La Luna es el único satélite natural de la Tierra y el quinto mayor del Sistema Solar. Con un diámetro de unos 3.474 kilómetros, orbita nuestro planeta a una distancia media de 384.400 kilómetros, completando una vuelta cada 27,3 días.

Su origen se remonta a hace aproximadamente 4.500 millones de años, cuando un cuerpo del tamaño de Marte —al que los científicos llaman Theia— colisionó con la Tierra primitiva. Los fragmentos expulsados por ese impacto se fueron acumulando hasta formar la Luna que conocemos hoy.

Un mundo de contrastes

La superficie lunar está marcada por miles de cráteres de impacto, montañas y extensas llanuras basálticas conocidas como mares, a pesar de no contener agua. El cráter más grande visible desde la Tierra es el Mar de las Lluvias, con más de 1.100 kilómetros de diámetro.

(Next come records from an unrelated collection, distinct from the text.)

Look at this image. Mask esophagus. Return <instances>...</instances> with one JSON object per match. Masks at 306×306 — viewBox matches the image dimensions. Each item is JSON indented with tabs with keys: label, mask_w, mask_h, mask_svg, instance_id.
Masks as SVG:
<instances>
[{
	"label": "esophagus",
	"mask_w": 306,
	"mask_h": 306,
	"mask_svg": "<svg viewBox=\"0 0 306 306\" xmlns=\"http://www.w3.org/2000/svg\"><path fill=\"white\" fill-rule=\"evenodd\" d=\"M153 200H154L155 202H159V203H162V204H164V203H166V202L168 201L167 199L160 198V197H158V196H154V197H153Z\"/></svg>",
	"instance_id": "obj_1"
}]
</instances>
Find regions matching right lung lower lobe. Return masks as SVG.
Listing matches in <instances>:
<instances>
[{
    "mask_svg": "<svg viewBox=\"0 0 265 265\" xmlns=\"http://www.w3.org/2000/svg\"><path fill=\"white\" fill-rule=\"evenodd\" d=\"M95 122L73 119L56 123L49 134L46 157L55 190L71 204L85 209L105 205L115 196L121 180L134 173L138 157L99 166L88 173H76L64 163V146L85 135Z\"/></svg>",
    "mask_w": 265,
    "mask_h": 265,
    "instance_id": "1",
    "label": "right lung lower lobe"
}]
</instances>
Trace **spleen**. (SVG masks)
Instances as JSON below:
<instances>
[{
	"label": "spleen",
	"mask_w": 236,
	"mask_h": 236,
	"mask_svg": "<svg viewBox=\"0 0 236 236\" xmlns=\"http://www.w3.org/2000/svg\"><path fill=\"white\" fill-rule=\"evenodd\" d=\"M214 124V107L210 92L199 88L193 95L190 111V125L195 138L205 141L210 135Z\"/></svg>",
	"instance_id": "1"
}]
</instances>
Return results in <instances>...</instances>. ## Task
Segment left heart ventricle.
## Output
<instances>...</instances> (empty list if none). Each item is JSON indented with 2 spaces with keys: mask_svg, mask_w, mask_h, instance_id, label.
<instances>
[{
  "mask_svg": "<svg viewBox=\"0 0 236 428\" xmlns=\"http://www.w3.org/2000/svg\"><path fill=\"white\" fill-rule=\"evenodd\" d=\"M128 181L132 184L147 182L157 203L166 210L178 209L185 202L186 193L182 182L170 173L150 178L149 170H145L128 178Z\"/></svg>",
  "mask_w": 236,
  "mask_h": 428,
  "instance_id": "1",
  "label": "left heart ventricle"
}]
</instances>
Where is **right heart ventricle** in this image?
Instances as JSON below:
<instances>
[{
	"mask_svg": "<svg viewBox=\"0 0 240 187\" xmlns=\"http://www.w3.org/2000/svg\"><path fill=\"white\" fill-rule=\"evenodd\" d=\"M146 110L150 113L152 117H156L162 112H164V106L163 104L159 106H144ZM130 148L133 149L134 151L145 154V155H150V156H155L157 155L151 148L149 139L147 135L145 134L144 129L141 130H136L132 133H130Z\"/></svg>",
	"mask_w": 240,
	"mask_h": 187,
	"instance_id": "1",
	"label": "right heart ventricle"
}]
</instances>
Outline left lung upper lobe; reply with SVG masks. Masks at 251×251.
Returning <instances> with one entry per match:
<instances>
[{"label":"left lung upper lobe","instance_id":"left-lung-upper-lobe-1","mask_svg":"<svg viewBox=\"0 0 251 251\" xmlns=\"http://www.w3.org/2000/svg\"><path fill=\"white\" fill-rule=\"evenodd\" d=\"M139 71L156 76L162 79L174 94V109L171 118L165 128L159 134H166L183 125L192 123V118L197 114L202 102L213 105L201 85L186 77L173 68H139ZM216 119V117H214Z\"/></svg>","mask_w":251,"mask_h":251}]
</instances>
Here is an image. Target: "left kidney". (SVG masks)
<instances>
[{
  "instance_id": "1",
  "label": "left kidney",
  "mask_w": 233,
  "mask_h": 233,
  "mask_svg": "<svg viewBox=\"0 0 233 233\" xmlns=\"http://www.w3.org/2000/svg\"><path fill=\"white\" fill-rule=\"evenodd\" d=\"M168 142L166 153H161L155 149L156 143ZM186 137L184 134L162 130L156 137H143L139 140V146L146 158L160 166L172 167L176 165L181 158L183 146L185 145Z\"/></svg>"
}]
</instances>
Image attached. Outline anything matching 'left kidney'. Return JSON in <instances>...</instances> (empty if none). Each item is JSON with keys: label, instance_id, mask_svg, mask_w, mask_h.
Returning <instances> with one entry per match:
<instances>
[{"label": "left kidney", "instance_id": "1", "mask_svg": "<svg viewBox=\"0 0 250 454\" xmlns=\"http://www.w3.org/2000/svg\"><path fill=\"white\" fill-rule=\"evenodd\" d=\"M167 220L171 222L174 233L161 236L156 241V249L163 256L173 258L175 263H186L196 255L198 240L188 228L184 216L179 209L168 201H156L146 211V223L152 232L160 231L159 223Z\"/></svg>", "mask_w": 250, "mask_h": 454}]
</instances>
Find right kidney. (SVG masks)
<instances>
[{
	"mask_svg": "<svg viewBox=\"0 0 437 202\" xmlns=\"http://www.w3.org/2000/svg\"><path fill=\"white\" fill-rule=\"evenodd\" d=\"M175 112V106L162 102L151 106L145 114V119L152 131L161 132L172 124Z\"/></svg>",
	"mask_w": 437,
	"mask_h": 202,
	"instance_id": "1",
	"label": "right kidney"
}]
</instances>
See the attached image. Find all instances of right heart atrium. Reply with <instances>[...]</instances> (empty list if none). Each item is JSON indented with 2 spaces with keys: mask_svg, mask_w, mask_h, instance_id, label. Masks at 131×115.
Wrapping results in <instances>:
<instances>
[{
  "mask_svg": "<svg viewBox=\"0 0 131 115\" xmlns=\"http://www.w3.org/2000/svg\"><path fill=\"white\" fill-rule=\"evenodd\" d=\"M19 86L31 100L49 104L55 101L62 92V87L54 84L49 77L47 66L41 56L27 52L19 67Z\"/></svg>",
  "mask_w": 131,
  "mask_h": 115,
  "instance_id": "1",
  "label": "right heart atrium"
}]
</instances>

Sin atmósfera que la proteja, la Luna experimenta temperaturas extremas: desde los 127 °C bajo el sol directo hasta los -173 °C en la oscuridad. Esta ausencia de atmósfera también significa que el cielo lunar es siempre negro, incluso de día.

Su influencia sobre la Tierra

La atracción gravitatoria de la Luna es la responsable de las mareas oceánicas y ha estabilizado el eje de rotación terrestre durante millones de años, haciendo posible un clima estable favorable para la vida. Sin ella, la Tierra experimentaría variaciones climáticas caóticas que habrían dificultado enormemente la aparición y el desarrollo de la vida compleja.

El 20 de julio de 1969, el Apollo 11 llevó a los primeros humanos a su superficie. Desde entonces, solo doce personas han caminado sobre la Luna, aunque varias agencias espaciales trabajan actualmente en misiones tripuladas para volver en esta década.